By this time we were hungry again and decided to have a second breakfast.  We found another fabulous coffee shop off a side street.   This coffee shop had a couple of things going for it.  First off they had a puppy for sale -- a beautiful yellow labrador that was allowed to wander around the shop at will.  And no.  We are not coming home with an Italian puppy (though the kids did beg).  

Second this coffee shop had prosciutto and cheese panninis for 2.50 Euros.  Another stupendous deal.  Of course we had two additional cappuccinos as well.  

Energy restored we made it to the viewpoint at Quirinal Piazza.  The view turned out to be disappointing.  However there was a museum on the corner advertising a Vermeer exhibit.  On a whim we decided to go.  The museum did not have “The Girl with the Pearl Earring" but the art was, nonetheless,  well worth seeing.  

And then, upon exiting the exhibit, the view.  Oh the view!  Floor to ceiling windows with a panoramic view of the city.  That was what I was looking for.     

Finally it was home for a well deserved nap.  The older kids and Papa fell immediately asleep.  Little took a shower until the hot water ran out (and never returned).  Then Little and I snuck out for some private girl (aka gelato) time.  

After returning to the apartment Little also fell asleep. The timing wasn’t great as we had night tickets to the Vatican Museums -- our reservations at 7:00 pm.  The whole family was somewhat crabby and not thrilled with me for a) waking them up and b) taking them on another forced march.  
I’d not been to the Vatican Museums and thought they were just around the corner from the Vatican.  No. They were around the corner and another and another.  In other words the walk was MUCH longer than I had anticipated.  After you saying "just five more minutes" repeatedly I began to lose credibility. And for good reason.    

When we finally arrived at the museum there was a looooong line.  Now I’d read the guidebooks and understood that this line was full of people with reservations and would move quickly.  Try convincing tired grouchy people of said fact after your credibility has taken a hit.  Not an easy task.  The moaning and groaning was heard all the way over at the Colosseum.   

Once we got inside most of the grumbling disappeared.  How can one not be mesmerized by the floor to ceiling art?  We decided not to push our luck by doing too much (there are multiple museums to visit) and headed straight for the Sistine Chapel.  

We sat on benches around the perimeter and starred up at the ceiling.  The kids, had all, in one form or another, seen the depiction of Michelangelo's “The Creation of Adam.”  But, until this trip, had never known where it came from.  So, yes, they did learn something while out of school.  

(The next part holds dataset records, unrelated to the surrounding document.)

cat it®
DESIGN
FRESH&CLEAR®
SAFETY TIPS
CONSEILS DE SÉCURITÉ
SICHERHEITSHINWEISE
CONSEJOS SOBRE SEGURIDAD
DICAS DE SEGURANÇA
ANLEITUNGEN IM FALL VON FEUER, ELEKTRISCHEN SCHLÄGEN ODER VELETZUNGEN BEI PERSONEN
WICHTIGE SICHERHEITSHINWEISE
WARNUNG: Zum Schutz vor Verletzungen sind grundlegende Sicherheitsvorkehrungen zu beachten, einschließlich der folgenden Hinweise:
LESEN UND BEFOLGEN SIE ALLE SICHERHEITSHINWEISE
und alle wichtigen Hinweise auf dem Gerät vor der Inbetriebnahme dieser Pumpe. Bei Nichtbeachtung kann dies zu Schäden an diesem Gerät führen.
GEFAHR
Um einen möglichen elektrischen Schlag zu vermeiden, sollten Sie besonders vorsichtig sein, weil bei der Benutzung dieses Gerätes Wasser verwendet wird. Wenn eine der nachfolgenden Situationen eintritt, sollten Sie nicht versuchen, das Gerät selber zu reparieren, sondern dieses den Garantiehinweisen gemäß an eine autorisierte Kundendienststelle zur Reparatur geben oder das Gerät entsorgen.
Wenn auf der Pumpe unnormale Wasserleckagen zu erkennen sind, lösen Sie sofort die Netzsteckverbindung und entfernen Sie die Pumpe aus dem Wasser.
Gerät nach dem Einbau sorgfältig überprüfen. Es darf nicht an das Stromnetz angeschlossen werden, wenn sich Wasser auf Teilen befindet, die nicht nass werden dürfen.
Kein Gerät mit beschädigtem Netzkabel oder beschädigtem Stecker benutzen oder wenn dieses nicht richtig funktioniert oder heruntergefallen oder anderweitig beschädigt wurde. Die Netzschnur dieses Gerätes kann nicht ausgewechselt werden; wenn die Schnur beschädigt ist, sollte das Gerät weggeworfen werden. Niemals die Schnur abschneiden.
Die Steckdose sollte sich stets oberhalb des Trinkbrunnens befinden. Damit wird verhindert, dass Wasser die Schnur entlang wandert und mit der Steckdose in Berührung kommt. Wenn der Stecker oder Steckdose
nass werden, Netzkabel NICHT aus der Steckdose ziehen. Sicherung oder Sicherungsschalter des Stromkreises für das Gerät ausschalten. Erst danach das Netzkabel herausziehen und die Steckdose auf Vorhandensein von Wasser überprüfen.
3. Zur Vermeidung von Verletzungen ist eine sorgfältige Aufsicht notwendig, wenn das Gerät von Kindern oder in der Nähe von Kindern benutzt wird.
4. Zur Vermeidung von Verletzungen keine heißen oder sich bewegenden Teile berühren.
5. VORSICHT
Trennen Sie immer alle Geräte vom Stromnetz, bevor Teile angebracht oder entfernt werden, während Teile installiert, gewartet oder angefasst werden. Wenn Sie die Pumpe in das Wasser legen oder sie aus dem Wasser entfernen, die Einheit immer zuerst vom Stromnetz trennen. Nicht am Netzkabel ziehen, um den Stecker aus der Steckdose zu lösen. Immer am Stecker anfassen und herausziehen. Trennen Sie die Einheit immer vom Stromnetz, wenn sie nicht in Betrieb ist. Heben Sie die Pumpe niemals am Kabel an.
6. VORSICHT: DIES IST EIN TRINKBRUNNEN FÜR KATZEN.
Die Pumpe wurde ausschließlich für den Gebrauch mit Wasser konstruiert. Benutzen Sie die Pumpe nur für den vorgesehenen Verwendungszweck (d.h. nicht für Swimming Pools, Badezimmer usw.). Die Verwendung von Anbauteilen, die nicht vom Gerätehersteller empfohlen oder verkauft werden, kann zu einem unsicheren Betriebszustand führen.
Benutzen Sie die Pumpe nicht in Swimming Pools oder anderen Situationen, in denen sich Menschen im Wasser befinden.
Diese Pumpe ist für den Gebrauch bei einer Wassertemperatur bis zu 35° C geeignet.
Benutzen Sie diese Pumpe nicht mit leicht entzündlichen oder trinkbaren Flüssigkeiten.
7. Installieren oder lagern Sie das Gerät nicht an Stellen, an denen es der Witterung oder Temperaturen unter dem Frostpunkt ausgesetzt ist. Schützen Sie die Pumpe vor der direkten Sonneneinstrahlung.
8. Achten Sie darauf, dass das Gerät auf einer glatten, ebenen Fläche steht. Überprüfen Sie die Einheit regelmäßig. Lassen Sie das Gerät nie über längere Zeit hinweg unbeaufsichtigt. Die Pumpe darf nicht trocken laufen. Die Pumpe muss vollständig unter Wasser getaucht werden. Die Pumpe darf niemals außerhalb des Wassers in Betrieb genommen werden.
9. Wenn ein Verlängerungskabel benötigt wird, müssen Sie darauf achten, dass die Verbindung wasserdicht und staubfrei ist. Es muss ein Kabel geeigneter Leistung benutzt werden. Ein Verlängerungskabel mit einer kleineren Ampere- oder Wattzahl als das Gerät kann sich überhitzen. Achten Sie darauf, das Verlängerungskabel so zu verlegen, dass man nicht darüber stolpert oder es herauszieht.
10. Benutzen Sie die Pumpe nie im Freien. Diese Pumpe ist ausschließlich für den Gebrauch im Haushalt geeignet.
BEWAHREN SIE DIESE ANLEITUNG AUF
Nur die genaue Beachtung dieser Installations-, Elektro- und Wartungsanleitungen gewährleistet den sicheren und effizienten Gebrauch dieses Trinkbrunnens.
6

We finished our tour around 8:30 pm, and again knowing not to push things with tired kids, we took a taxi home.  Taxis in Rome don’t fit five people -- four at the most.  The first two taxi drivers refused to take all of us.  The third let us squish though he did take us to the far side of the piazza thus increasing his fare.  At this point in our trip it was well worth it.  

We ate dinner at a great pizza place just outside of the Piazza Navona, stopped for more gelato*, and called it a night.  

And that ended our time in Rome.  

The next installment?  

Renting a car and getting the hell out of dodge (aka driving in the big city complete with cutting people off, gesturing and obscenities).  

*** *** ***

*Gelato comes in many flavors.  The most exotic?  Viagra.  And I am dead serious.  Tell me -- who orders that?  



Angelique said...

Haha, that last comment ;-) I wish I were there!

sue maasch said...

viagra gelato is what used to be called puffo (italian for smurf). is bubble gum flavored. and viagra is the same color, apparently....bizarre.